- _Stated problem_: Rewrite the entire listing below, renaming every "latitude" to "lat" and leaving all other text unchanged. Leave the pictures out of your answer.

- _Provided data_:
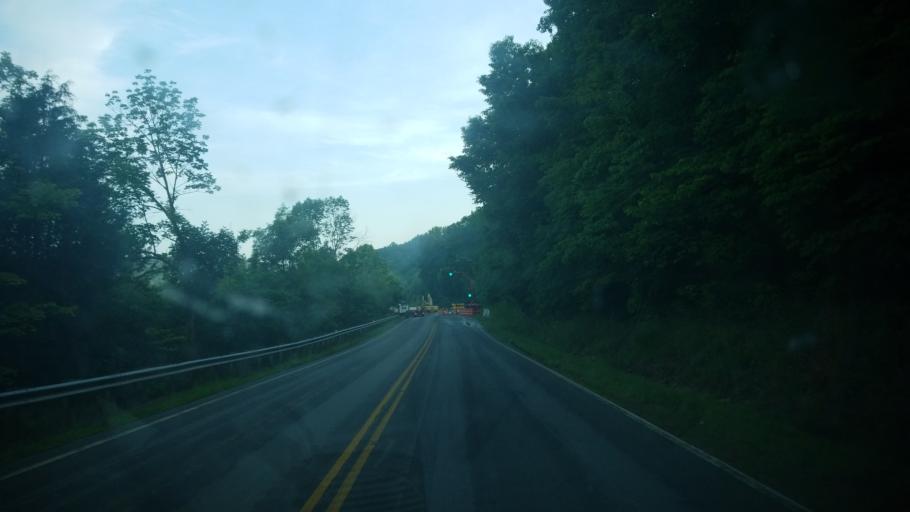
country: US
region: Ohio
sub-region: Adams County
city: Peebles
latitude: 38.8754
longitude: -83.4598
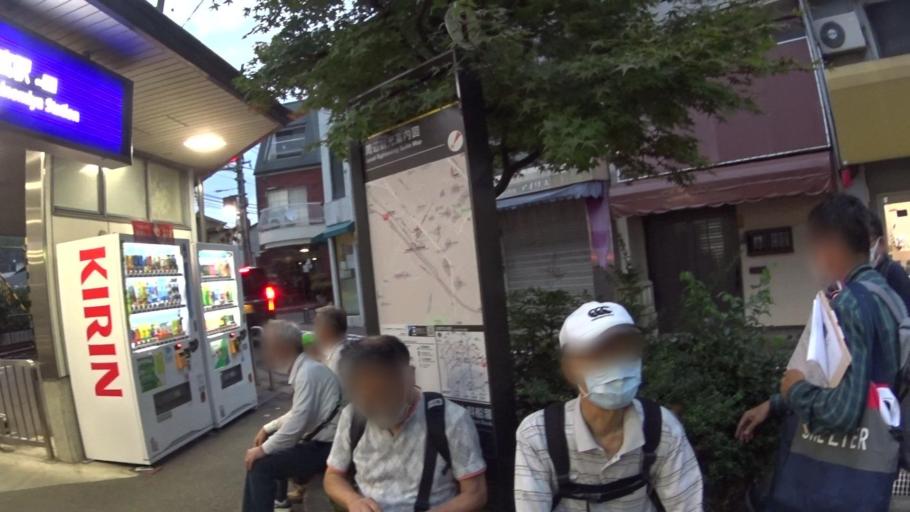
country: JP
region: Osaka
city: Kaizuka
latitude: 34.4410
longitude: 135.2735
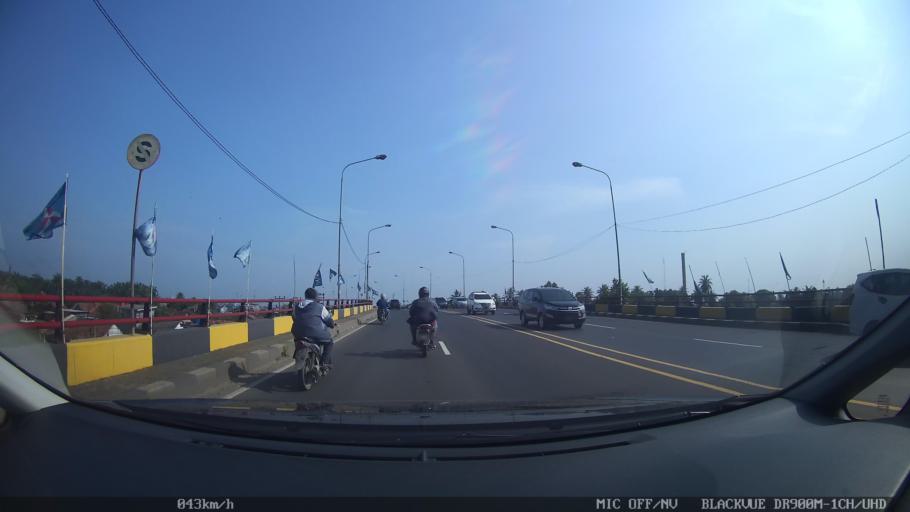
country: ID
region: Lampung
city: Natar
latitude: -5.3224
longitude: 105.2013
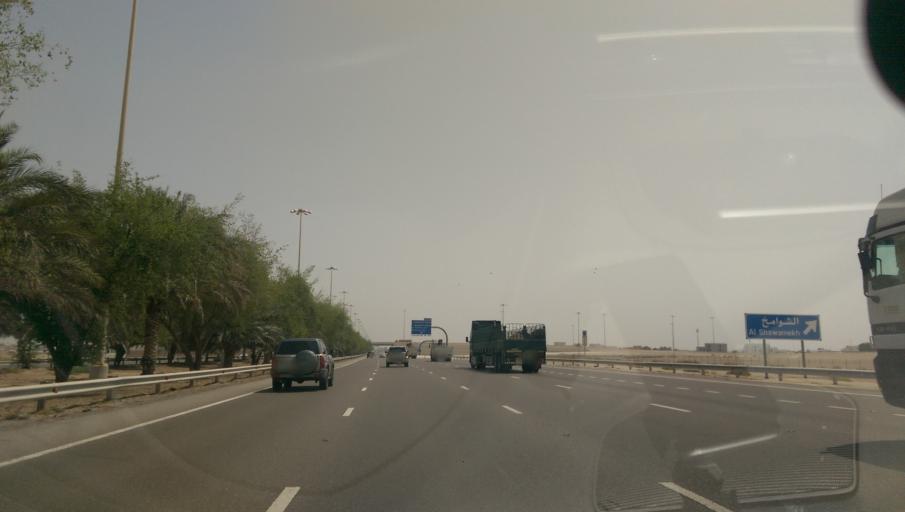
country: AE
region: Abu Dhabi
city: Abu Dhabi
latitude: 24.3639
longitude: 54.6522
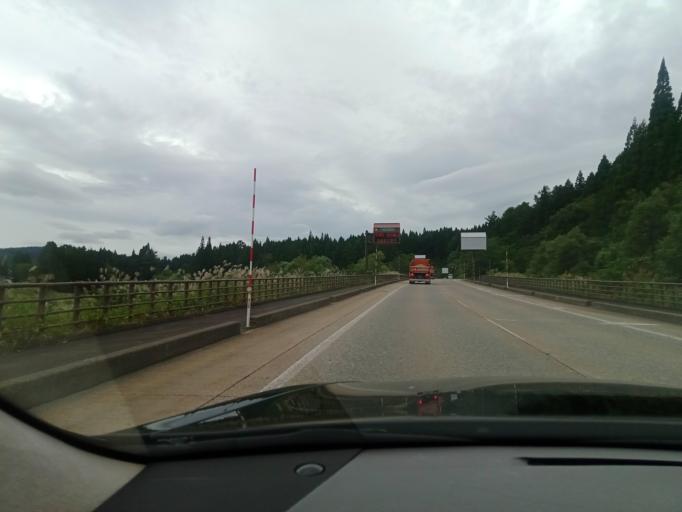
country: JP
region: Niigata
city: Arai
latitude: 36.8763
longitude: 138.2034
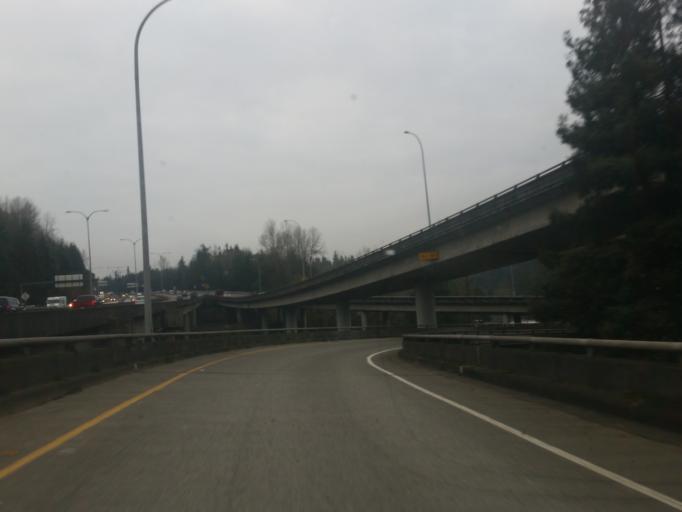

- _Task solution_:
country: US
region: Ohio
sub-region: Adams County
city: Peebles
lat: 38.8754
longitude: -83.4598
country: JP
region: Osaka
city: Kaizuka
lat: 34.4410
longitude: 135.2735
country: ID
region: Lampung
city: Natar
lat: -5.3224
longitude: 105.2013
country: AE
region: Abu Dhabi
city: Abu Dhabi
lat: 24.3639
longitude: 54.6522
country: JP
region: Niigata
city: Arai
lat: 36.8763
longitude: 138.2034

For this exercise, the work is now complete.